I remember sitting on the tour bus, about two weeks from the end of the Biohazard tour, and our manager told us that we'd been offered the Amen tour and that we were going to be doing it. That's how it was for us then. We were young, and willing to play wherever, whenever, with whoever. Our manager Dave, who was also our good friend, was in our sole trust to take care of all that stuff. We didn't care. We just wanted to play and we were having a great time. And by this point, we were travelling in a night-liner with a bunch of friends as crew. Our music wasn't touched by anyone outside of the band, we made it exactly as we wanted it. What was there to fucking moan about? I remember feeling when Dave told us we were going straight back out on tour after the Biohazard dates, that although it was a huge stretch of shows, I was chuffed.

So now we that were travelling in a night-liner, playing bigger shows on a slightly bigger production, we decided we wanted to have some intro music to come on stage to. You know, make the show a bit more professional. Now, the few attempts we've made down the years at coming on stage to an intro, have invariably failed miserably. It just wasn't us. It's a fucking cheesy concept anyway. But for us, a band whose prime goal was to get up on stage, kick the shit out of everybody and leave, the intricacies of arriving on cue to intro music was always going to be a tough nut to crack. We just weren't that arty.

During the course of the Biohazard tour though, we'd been talking about finding some music to come on stage to. After days of discussion we'd decided we'd walk on stage to the David Allen Coe classic, Long Haired Redneck. So during the back end of the Biohazard tour, we'd get our sound guy, also a mate called Dave, (it's extraordinary how many men in the touring industry are called Dave...) to play the song over the P.A., which would then bellow out into the venue as we'd walk on stage.

- **Data provided**:

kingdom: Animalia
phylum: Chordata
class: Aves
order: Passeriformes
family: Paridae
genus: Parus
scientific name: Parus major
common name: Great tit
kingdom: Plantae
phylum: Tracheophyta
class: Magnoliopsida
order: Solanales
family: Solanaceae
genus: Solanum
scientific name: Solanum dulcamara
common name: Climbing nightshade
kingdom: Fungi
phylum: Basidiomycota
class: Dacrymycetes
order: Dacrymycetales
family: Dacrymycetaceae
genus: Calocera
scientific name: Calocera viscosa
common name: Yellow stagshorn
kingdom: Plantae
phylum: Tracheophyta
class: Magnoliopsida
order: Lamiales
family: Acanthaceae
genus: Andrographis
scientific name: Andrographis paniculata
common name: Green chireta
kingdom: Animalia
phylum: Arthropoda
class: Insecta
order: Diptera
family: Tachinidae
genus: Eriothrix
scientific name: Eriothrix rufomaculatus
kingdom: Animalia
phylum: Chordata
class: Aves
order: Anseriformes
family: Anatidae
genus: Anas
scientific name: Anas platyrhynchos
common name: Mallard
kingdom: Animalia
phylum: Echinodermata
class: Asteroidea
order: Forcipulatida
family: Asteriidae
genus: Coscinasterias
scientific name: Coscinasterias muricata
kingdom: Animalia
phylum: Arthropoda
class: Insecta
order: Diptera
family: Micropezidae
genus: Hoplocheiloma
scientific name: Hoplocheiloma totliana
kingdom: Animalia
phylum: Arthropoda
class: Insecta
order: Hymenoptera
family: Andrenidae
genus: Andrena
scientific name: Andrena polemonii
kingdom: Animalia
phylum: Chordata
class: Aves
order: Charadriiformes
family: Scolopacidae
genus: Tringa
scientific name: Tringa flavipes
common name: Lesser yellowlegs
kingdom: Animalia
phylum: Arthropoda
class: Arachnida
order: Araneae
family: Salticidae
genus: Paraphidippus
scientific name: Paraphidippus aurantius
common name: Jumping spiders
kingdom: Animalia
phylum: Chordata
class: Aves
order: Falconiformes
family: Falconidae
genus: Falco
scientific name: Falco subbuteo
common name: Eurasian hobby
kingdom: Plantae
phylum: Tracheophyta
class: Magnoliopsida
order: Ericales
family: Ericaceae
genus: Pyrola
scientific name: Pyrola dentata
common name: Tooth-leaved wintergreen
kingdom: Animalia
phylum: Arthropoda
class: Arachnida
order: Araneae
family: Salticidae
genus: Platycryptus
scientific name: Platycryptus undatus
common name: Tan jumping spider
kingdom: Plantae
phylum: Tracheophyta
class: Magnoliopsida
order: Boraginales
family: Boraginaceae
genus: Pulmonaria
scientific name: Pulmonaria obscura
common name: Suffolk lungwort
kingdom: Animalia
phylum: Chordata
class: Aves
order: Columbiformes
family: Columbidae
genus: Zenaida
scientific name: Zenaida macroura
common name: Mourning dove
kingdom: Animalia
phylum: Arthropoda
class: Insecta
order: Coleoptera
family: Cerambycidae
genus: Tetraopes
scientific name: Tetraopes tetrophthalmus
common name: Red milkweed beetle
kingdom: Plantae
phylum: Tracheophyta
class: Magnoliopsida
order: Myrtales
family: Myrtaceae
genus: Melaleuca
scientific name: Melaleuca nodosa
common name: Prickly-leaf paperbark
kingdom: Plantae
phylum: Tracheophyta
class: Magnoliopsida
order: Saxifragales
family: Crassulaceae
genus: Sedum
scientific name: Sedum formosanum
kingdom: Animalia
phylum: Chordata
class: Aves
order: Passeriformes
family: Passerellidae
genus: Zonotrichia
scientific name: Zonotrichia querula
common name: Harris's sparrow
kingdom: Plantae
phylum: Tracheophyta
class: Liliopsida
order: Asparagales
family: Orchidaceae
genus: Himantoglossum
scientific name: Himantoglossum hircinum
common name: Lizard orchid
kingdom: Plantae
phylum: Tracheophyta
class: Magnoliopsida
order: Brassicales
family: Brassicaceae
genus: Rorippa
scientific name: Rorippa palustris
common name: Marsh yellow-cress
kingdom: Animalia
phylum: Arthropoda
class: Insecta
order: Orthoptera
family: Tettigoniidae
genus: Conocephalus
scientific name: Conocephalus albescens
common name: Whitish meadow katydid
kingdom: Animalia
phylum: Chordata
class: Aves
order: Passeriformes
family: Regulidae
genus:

- **Stated exercise 1**:
Answer these about the touring memoir:
(a) According to the manager, which tour had the band been offered?
(b) Which song did the band decide to walk on stage to?
(c) Who played that song over the P.A. as the band came on?
- **Stated exercise 2**:
Can you pick up the touring memoir after its final sentence and keep it going?

- **Final answer 1**:
(a) The Amen tour.
(b) Long Haired Redneck, the David Allen Coe classic.
(c) Their sound guy, a mate also called Dave.

- **Final answer 2**:
It's was nothing complex really. The idea was that Dave would fade out the song at a certain point and we'd then blast in with the first song, The Hate Song. Hate Song was perfect since it starts with John screaming the line “I hate you all” and then the music kicks in. So the idea was to have this real dynamic to the start of the set. For some fucking reason though, we couldn't master it and it never quite worked. Half of the time, at least one of us would be drunk and we'd come on dancing to D.A.C, and then when the song fades out and John is about to scream into Hate Song, he's cut off by either someone tuning their guitar, or Gordon kicking his bass drum and shouting the immortal words, “I can't hear fuck all in my monitor!”, or it would be Frank giving it the old “one, two” in his microphone.

It's amazing to me now then, given the fact that we couldn't master this simple intro routine, that we actually attempted to take it up a notch for the Amen tour.

We decided for this tour that, not only would we come on to the intro song in complete silence, before John would scream us into Hate Song, we'd also do it in total darkness. The light's in the club would be out, David Allen Coe would come on, we'd walk out on to the stage in the dark to our instruments, the music would die out, John would the scream his first line and the stage lights would burst on as we blasted the first chords. Not that difficult you'd imagine? Sure, it would mean getting to our stage position's and having our instruments ready to go, but Long Haired Redneck is a good three minutes long. It shouldn't have been that difficult. And besides, Roddy, our long suffering guitar tech, had all the guitars tuned and ready to go, all we had to do was put them on and turn off the tuner pedal.

The early attempts at this new and improved intro fashioned the usual results. The intro song finishes, John is all ready to go...dunk, dunk, dunk... “I can't hear fuck all in my monitor!”.

The intro song finishes, John is all ready to go...”one two, one two, hello”. It was quite pathetic. And John was getting more annoyed with the whole thing, since it was he who was most keen on the whole intro thing anyway.

So we're sat in the dressing room at Klubben, a few minutes before stage time. We've decided we are now serious about this intro thing and we're determined to nail it tonight. No more fucking about. It's not that fucking hard, let's just fucking do it.

Doug, our tour manager, comes in and tells us to get our arses to the side of the stage, Dave is about to put Long Haired Redneck on.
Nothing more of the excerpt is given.